Quote:
Originally Posted by bobboufl11
I'm an actuary/data analyst. After a few busto years finishing the degree and a few years making more like decent EL money I'm finally around that $100k mark as well. Definitely took longer to get there than it could with poker and I wasn't patient in my early 20s. But I think the floor is very high now that I'm there and the ceiling for me is definitely higher compared to poker also. It also seems much easier mentally. Just have to be willing to put up with some standard dumb Dilbert-ish situations.
I don't think the flexibility is so much worse than poker now. I have to be fairly available between most of the hours of 9-5 and get my work. But I have the option to work from home or in the office. I have to live in one of two cities now, but could probably ask to move after a year or so id I really needed to. Moving up into management I'd probably lose some of that flexibility, but I think the same would be true of bigger games. You'd become a slave of whenever they run if you want to make the bigger salary. The ability to work part time or take longer breaks to travel is nice, if you can save enough to afford to as a poker pro. Wish I would have read a book like "I Will Teach You to Be Rich" by Ramit Sethi and figured out a way to do a zero based budget with some kind of savings plan 10 years earlier.
Definitely wouldn't do MTTs full time like I tried. What even is the annual expectation of an MTT pro? Just about everyone just fires everything they/their backer can afford and hopes for the heater, lol(or at least they did in my day). Cash game grind with a mix of online and live for diversification/sanity seems like the way to go. Maybe like 10 high value live MTTs per year and 10 online MTTs per month to scratch that itch and have the chance to bink.
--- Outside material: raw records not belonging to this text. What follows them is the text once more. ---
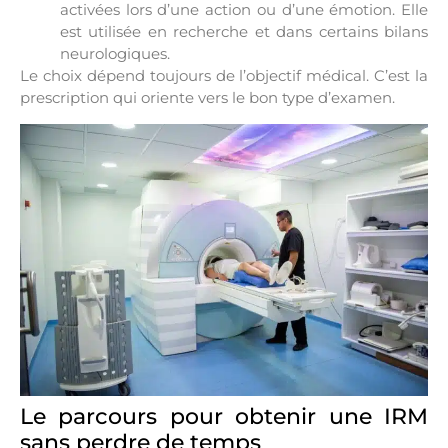
activées lors d’une action ou d’une émotion. Elle
est utilisée en recherche et dans certains bilans
neurologiques.
Le choix dépend toujours de l’objectif médical. C’est la
prescription qui oriente vers le bon type d’examen.
Le parcours pour obtenir une IRM
sans perdre de temps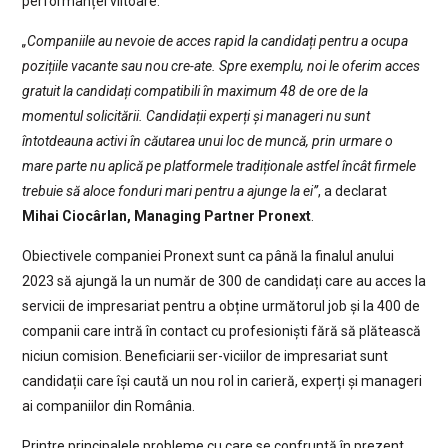
performanței viitoare.
„Companiile au nevoie de acces rapid la candidați pentru a ocupa
pozițiile vacante sau nou cre-ate. Spre exemplu, noi le oferim acces
gratuit la candidați compatibili în maximum 48 de ore de la
momentul solicitării. Candidații experți și manageri nu sunt
întotdeauna activi în căutarea unui loc de muncă, prin urmare o
mare parte nu aplică pe platformele tradiționale astfel încât firmele
trebuie să aloce fonduri mari pentru a ajunge la ei”
, a declarat
Mihai Ciocârlan, Managing Partner Pronext
.
Obiectivele companiei Pronext sunt ca până la finalul anului
2023 să ajungă la un număr de 300 de candidați care au acces la
servicii de impresariat pentru a obține următorul job și la 400 de
companii care intră în contact cu profesioniști fără să plătească
niciun comision. Beneficiarii ser-viciilor de impresariat sunt
candidații care își caută un nou rol in carieră, experți și manageri
ai companiilor din România.
Printre principalele probleme cu care se confruntă în prezent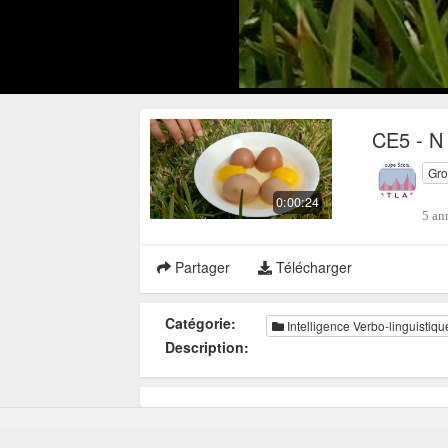
CE5 - N 
Gro
0:00:24
5 an
Partager
Télécharger
Catégorie:
Intelligence Verbo-linguistiqu
Description:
As a 9-5er I'd probably do the occasional live MTT or soft cash game if I lived near a casino but I'm a few hours away from any casino and don't know of any home games.
That's cool. For sure with a degree/field like that your upside is definitely way higher than poker, especially long term. As long as you are reasonably happy with the job you are doing a 9-5 really isn't that bad imo. It's just hard to find something you enjoy with a good group of coworkers/bosses.
Sounds like your job is pretty flexible which is great. Unfortunately a lot aren't but especially nowadays there's starting to be more and more jobs where companies are allowing people to work from home. I'd say the ultimate flexibility/nice part of poker is that no one is depending on you to be there. If you can't work for whatever reason you aren't inconveniencing anyone or causing any issues. No other job will ever have that level of freedom but other jobs will also have a lot of other perks that poker doesn't have. Always tradeoffs with everything.
Def smart to know where your money is going and to have a plan for how much you are saving each year and what your goals are. I think it's something everyone always wishes they started learning about earlier but can't change the past, just gotta make the best choices you can going forward. Important to still remember to have fun/enjoy life though.
Seems like most mtt pros these days don't have higher than 40-50k expectation and have to deal with some pretty sick variance. There's def people who have much higher expectation than that though still, but getting tougher and tougher. Idk how people deal with being tied to their computer/live poker table all day though with no flexibility. And the insane variance on top of it. I'd much rather be in a 9-5 than do that tbh, but to each their own.
There's still some good sunday big guarantee decently soft tourneys online if you ever get the itch to fire off a tourney or two every once and awhile.